If you love Nutella or praline-filled shell chocolates, this bread and butter-style pud is the thing for you. Shards of bitter chocolate and bitter chocolate sorbet keep it from being cloyingly sweet.
- 500 ml (2 cups) pouring cream
- 250 ml (1 cup) milk
- 2 tsp vanilla extract
- 5 egg yolks
- 1 egg
- 100 gm raw caster sugar
- 12 thick slices soft white bread
- 80 gm dark chocolate (70% cocoa solids), coarsely chopped
- For dusting: demerara sugar and icing sugar
Bitter chocolate sorbet
- 200 ml milk
- 200 gm Dutch-process cocoa, sieved
- 120 gm dark chocolate (70% cocoa solids), finely chopped
- 120 gm raw caster sugar
- 60 gm liquid glucose
- 330 gm (1½ cups) caster sugar
- 200 gm roasted hazelnuts
- 50 ml hazelnut oil or sweet almond oil
- 80 gm each milk chocolate and dark chocolate (56% cocoa solids), finely chopped
- 60 ml hazelnut liqueur
- 375 ml (1½ cups) pouring cream
- 1For bitter chocolate sorbet, stir ingredients and 400ml water in a saucepan over medium-high heat until melted and smooth, then bring to the boil. Remove from heat, cool to room temperature, then refrigerate to chill. Churn in an ice-cream machine, then freeze until required. Makes about 1 litre.

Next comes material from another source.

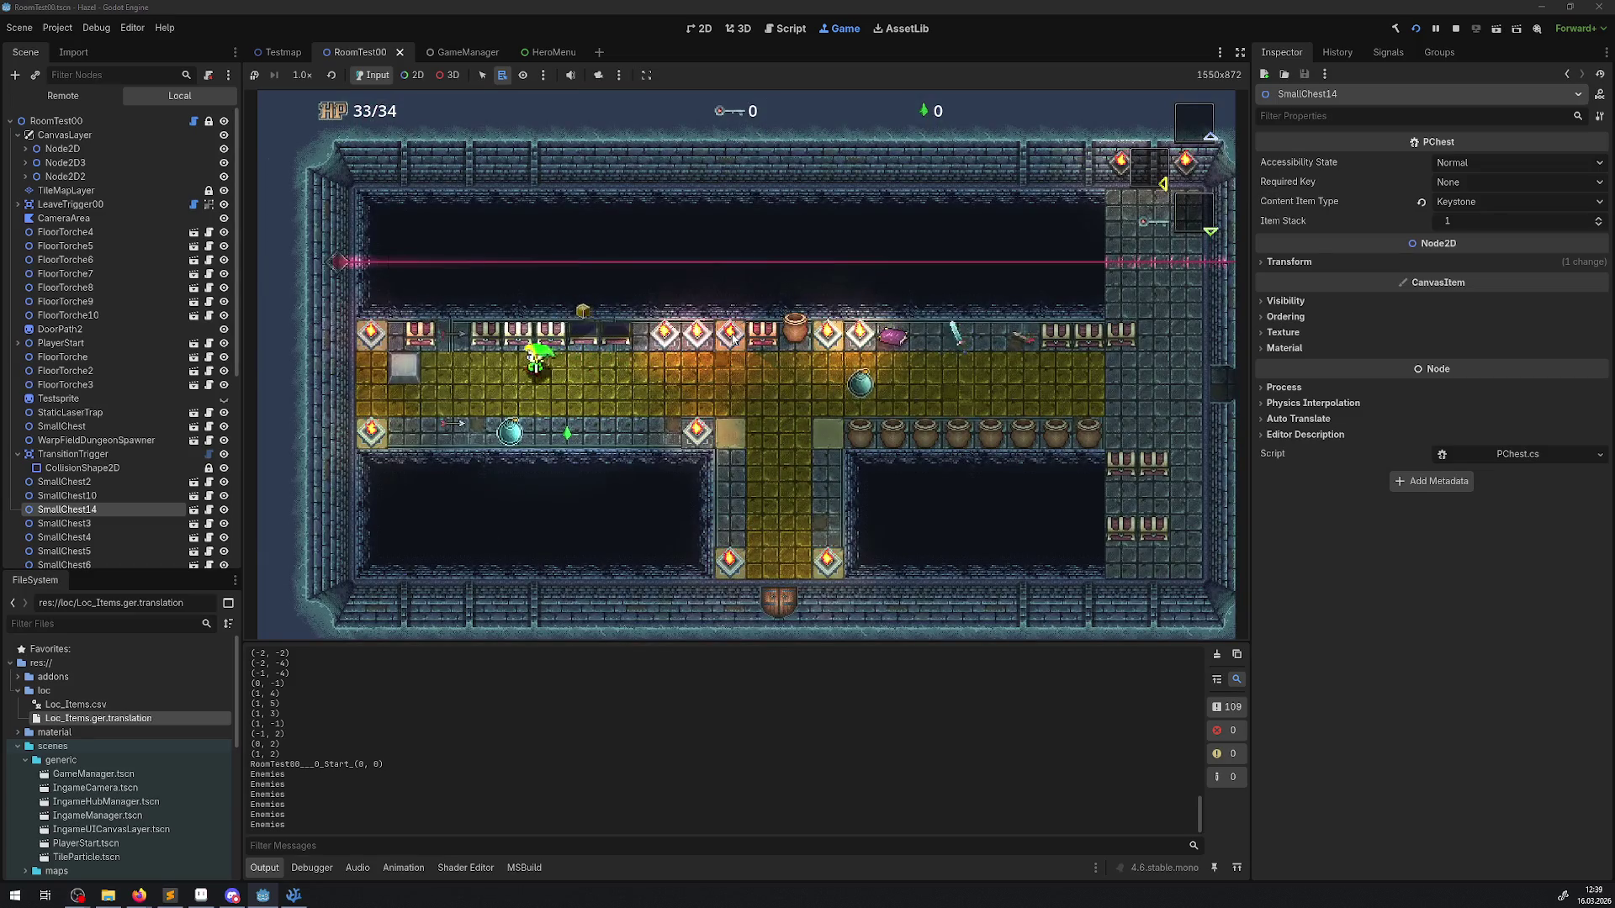
key("Down")
key("Right")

- 2For praline mousse, stir sugar and 50ml water in a saucepan over medium-high heat until sugar dissolves, then bring to the boil and cook, without stirring but brushing down sides of pan with a wet pastry brush if sugar crystals start to form, until dark caramel (4-5 minutes). Remove from heat, add hazelnuts and stir quickly to combine, then tip out onto an oiled baking tray and set aside until it sets hard (30-40 minutes). Break into shards, then process two-thirds of the praline in a food processor with oil until a paste forms (reserve remaining praline to serve; store in an airtight container). Combine praline paste in a bowl with chocolate. Bring liqueur and half the cream to the boil in a saucepan over medium-high heat, then pour into chocolate mixture and stir until smooth and combined. Whisk remaining cream in a separate bowl to soft peaks, fold into praline mixture and refrigerate until firm (2-3 hours; this can be done 2-3 days ahead).

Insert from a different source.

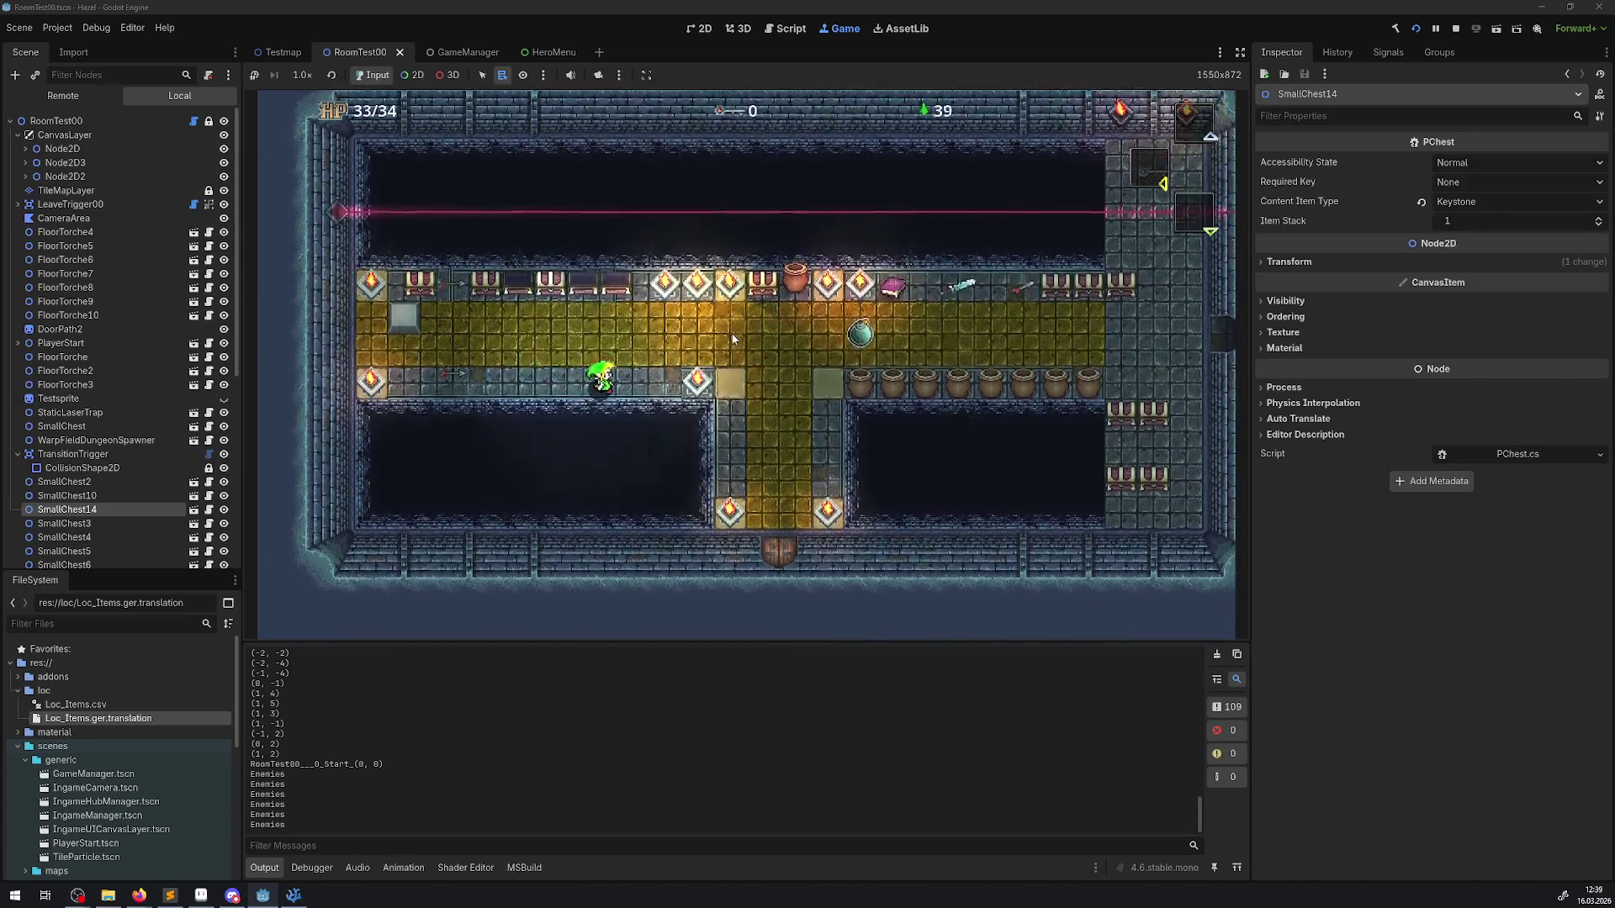
key("Up")
key("Left")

- 3Preheat oven to 150C. Bring cream, milk and vanilla to the simmer in a saucepan over medium-high heat. Whisk yolks, egg and sugar in a bowl to combine, pour cream mixture over, whisk to combine and set aside.
- 4Spread half the bread slices with a little praline mousse, then sandwich with remaining slices of bread. Cut into triangles, then layer in a 2-litre ovenproof dish, scattering with bitter chocolate as you go. Pour cream mixture over bread, allow to soak for 15 minutes, then scatter some of the praline shards over and a little demerara sugar and bake until golden and set (45-50 minutes). Stand for 15 minutes, then dust with icing sugar and serve warm with chocolate sorbet and extra praline shards.